Let’s explore how Rugby and MMA are different by using tinkR’s different_first_layer()
function. This checks for differences between two indirectly connected nodes and only shows the nodes that are connected to the first node, but not the second:
different_first_layer(wantNodes = 'Rugby',
notNodes = 'MMA',
links = links) %>%
create_network(nodes) %>%
create_net_plot()
Josh and Ridley are two people who like Rugby, but do not like MMA. Let’s check out their networks to see if either of them are indirectly connected to MMA:
find_links_n(c('Ridley', 'Josh'), links, 2) %>%
create_network(nodes) %>%
create_net_plot()
It seems that both Ridley and Josh are indirectly connected to MMA via Rhonda. Let’s check out Rhonda’s network to confirm this:
find_links_n('Rhonda', links, 2) %>%
create_network(nodes) %>%
create_net_plot()
As mentioned before, one of the most important features of a network is identifying potential connections that don’t exist yet. We just went through a process of filtering the graph down to nodes and links we think are important. However, looking at multiple network graphs can be exhausting. Sometimes we just want to know what the strongest “almost” connections are without having to navigate a plotted graph. We can do this with tinkR’s get_secondary_link_count()
function:
get_secondary_link_count('MMA', links) %>%
head()
## Joining, by = c("source", "target", "type")
node | connections |
---|---|
Rugby | 3 |
Logan | 3 |
Football | 2 |
Josh | 1 |
Boxing | 1 |
Kickball | 1 |
With regards to MMA it is definitely worth exploring possible connections to Rugby, Logan, and Football.
get_secondary_link_count('Rugby', links) %>%
head
## Joining, by = c("source", "target", "type")
node | connections |
---|---|
Tremaine | 3 |
MMA | 3 |
Football | 3 |
Logan | 3 |
Table Tennis | 2 |
Allen | 2 |
With regards to Rugby it is definitely worth exploring possible connections to Tremaine, MMA, Football, and Logan.

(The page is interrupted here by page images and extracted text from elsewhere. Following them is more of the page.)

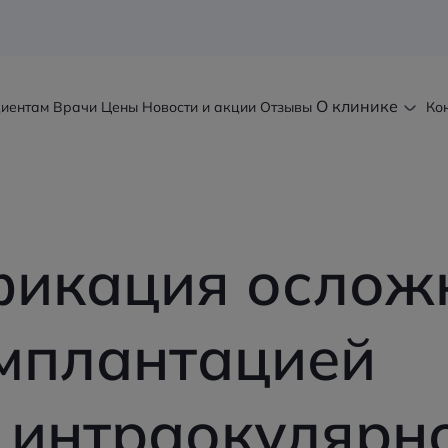
О клинике
иентам
Врачи
Цены
Новости и акции
Отзывы
Ко
икация ослож
имплантацией
 интраокулярно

get_secondary_link_count('Logan', links) %>%
head
## Joining, by = c("source", "target", "type")
node | connections |
---|---|
MMA | 3 |
Rugby | 3 |
Football | 2 |
Josh | 1 |
Boxing | 1 |
Kickball | 1 |
With regards to Logan it is definitely worth exploring possible connetions to MMA, Rugby, and Football.
So far we’ve learned how to explore networks by manipulating the link lists and node lists. However, we haven’t actually learned how to manipulate a true igraph
network graph. igraph
is optimized for graph searching and so we should learn how to do that. Also, we haven’t been storing any information in the nodes and links other than type and color. In a future article we will explore how we can store data in the attributes of nodes and links.